ACTIVITY - Search the data below for the word "impostos" and report how many lines contain it, with no added words.
[RECORDED INFORMATION — start]
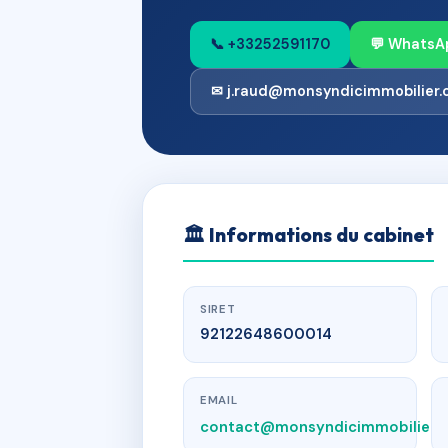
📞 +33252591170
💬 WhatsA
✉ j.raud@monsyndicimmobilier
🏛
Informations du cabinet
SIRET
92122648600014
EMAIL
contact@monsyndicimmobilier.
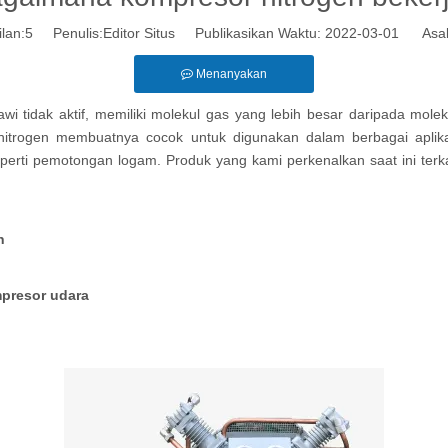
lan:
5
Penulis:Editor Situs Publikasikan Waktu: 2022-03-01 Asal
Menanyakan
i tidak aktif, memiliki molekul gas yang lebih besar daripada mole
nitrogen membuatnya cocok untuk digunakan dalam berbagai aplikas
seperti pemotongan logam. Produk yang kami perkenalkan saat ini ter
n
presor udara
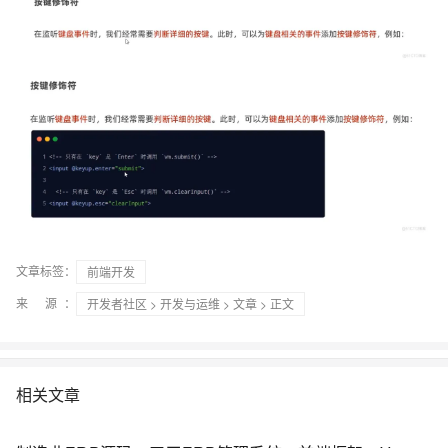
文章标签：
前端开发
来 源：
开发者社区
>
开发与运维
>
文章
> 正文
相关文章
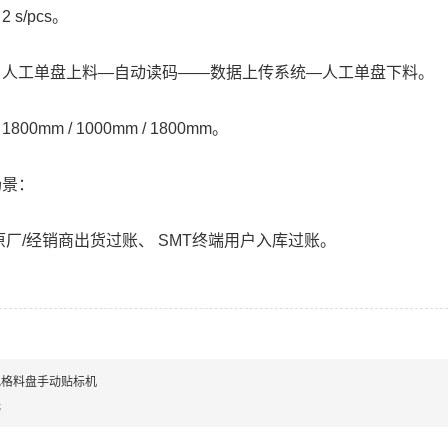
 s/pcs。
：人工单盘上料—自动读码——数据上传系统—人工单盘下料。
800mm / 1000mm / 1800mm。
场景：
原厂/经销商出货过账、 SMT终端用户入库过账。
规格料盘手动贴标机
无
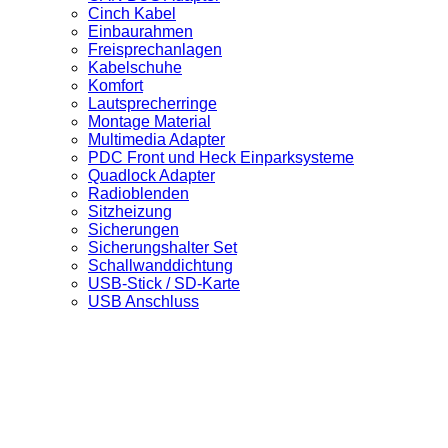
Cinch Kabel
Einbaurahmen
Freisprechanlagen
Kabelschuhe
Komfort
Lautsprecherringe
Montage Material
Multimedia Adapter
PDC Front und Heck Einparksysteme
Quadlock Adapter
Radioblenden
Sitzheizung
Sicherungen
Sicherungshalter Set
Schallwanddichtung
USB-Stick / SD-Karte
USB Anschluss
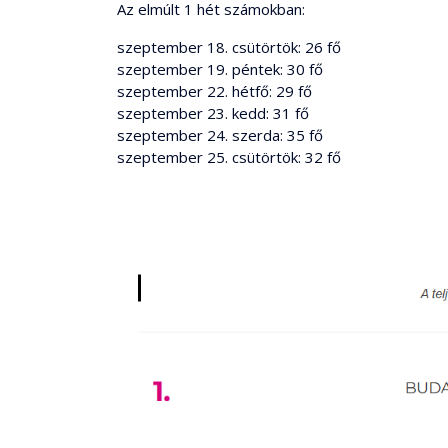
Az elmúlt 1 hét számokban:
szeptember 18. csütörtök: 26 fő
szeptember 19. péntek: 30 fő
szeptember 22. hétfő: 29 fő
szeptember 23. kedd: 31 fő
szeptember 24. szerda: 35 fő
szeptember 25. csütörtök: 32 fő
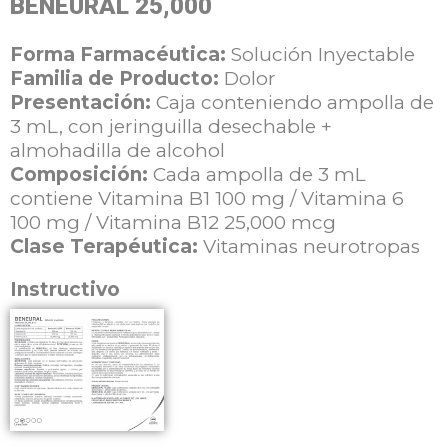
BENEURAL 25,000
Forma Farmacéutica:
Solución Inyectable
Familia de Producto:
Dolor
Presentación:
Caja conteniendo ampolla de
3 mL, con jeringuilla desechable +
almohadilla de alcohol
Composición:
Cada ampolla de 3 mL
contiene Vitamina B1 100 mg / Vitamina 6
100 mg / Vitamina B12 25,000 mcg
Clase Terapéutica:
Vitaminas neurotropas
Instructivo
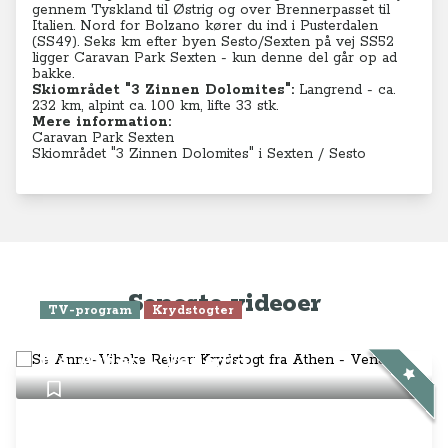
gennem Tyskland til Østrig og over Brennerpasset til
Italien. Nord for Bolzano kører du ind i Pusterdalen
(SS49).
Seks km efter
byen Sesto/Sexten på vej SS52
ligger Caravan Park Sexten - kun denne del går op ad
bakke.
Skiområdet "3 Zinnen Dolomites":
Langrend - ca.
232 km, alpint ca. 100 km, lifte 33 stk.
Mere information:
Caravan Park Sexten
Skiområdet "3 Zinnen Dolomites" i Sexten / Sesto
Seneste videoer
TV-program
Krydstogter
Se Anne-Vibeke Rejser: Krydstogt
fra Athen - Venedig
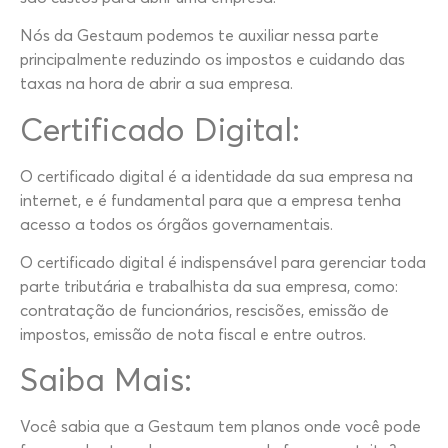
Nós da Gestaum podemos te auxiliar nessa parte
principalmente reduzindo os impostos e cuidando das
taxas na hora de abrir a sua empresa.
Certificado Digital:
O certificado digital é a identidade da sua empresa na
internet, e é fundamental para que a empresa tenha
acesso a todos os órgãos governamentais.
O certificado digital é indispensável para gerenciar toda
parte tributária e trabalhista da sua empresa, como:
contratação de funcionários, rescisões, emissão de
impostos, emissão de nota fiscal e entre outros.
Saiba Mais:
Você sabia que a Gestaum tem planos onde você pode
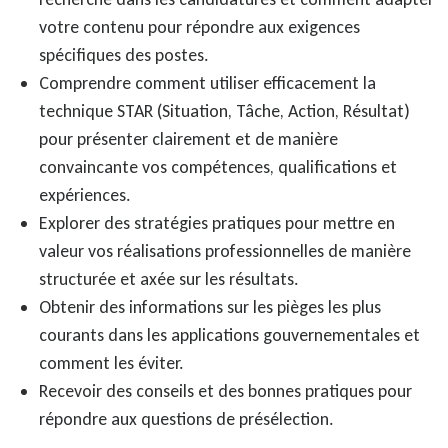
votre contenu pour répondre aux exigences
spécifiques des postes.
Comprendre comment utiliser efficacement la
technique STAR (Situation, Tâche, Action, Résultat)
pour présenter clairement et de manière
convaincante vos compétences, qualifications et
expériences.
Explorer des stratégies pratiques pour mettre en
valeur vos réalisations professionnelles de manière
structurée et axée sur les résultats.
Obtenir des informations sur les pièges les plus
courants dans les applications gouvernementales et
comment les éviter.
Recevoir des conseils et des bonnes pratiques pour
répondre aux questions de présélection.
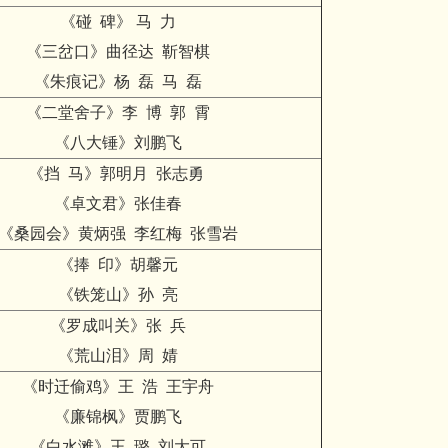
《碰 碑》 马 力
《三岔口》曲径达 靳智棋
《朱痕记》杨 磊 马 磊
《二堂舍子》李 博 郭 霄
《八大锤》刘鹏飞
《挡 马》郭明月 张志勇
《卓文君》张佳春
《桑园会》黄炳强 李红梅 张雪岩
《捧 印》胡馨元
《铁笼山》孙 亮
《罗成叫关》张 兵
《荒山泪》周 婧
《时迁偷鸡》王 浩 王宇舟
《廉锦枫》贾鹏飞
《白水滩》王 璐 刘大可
[RECORDED INFORMATION — finish]
[RECORDED INFORMATION — start]
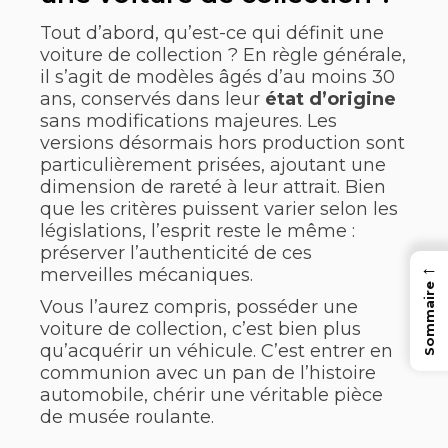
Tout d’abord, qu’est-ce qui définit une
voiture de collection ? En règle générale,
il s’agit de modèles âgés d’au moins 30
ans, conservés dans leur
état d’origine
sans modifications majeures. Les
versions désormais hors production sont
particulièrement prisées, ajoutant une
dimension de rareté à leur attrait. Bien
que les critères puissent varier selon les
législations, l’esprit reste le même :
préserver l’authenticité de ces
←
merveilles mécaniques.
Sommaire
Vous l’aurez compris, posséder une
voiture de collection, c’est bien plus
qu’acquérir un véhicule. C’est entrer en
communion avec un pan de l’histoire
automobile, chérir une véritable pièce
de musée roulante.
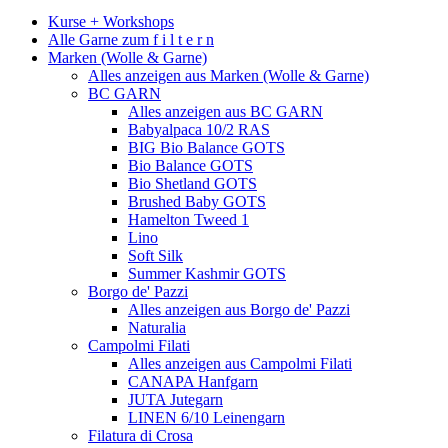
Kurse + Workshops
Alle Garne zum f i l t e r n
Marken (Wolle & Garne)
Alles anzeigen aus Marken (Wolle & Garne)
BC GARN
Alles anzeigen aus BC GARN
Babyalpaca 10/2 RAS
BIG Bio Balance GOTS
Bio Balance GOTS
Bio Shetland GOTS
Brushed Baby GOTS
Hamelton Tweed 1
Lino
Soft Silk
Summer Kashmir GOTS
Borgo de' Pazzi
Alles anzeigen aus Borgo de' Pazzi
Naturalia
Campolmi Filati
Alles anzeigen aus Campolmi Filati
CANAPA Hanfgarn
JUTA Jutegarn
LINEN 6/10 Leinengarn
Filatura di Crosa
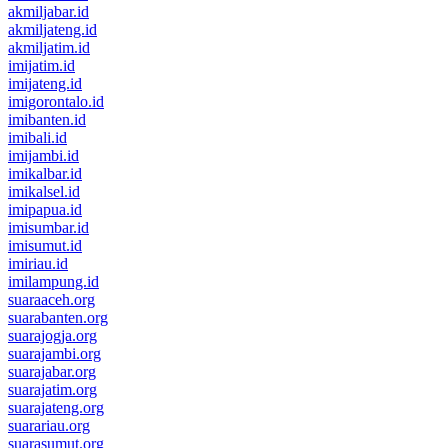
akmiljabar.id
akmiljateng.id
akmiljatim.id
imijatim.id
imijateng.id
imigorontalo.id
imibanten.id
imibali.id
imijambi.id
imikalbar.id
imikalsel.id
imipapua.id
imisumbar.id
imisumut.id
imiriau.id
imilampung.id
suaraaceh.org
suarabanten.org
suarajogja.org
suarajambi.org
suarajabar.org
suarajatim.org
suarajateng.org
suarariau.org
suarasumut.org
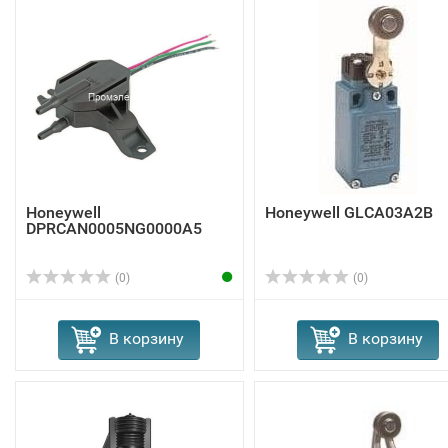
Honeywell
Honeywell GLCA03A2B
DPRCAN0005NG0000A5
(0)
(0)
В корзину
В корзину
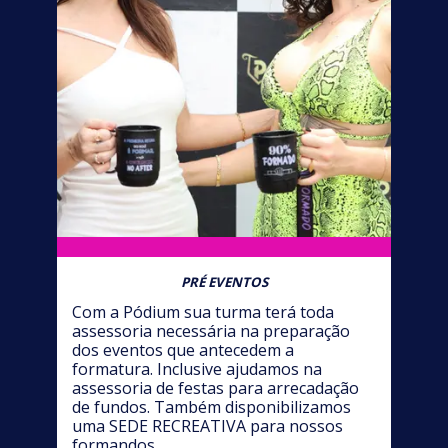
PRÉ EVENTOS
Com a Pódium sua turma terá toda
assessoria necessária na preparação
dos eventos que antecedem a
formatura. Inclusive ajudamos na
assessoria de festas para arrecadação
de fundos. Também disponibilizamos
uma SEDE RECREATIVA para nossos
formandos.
[RECORDED INFORMATION — finish]
RESULT BELOW - 2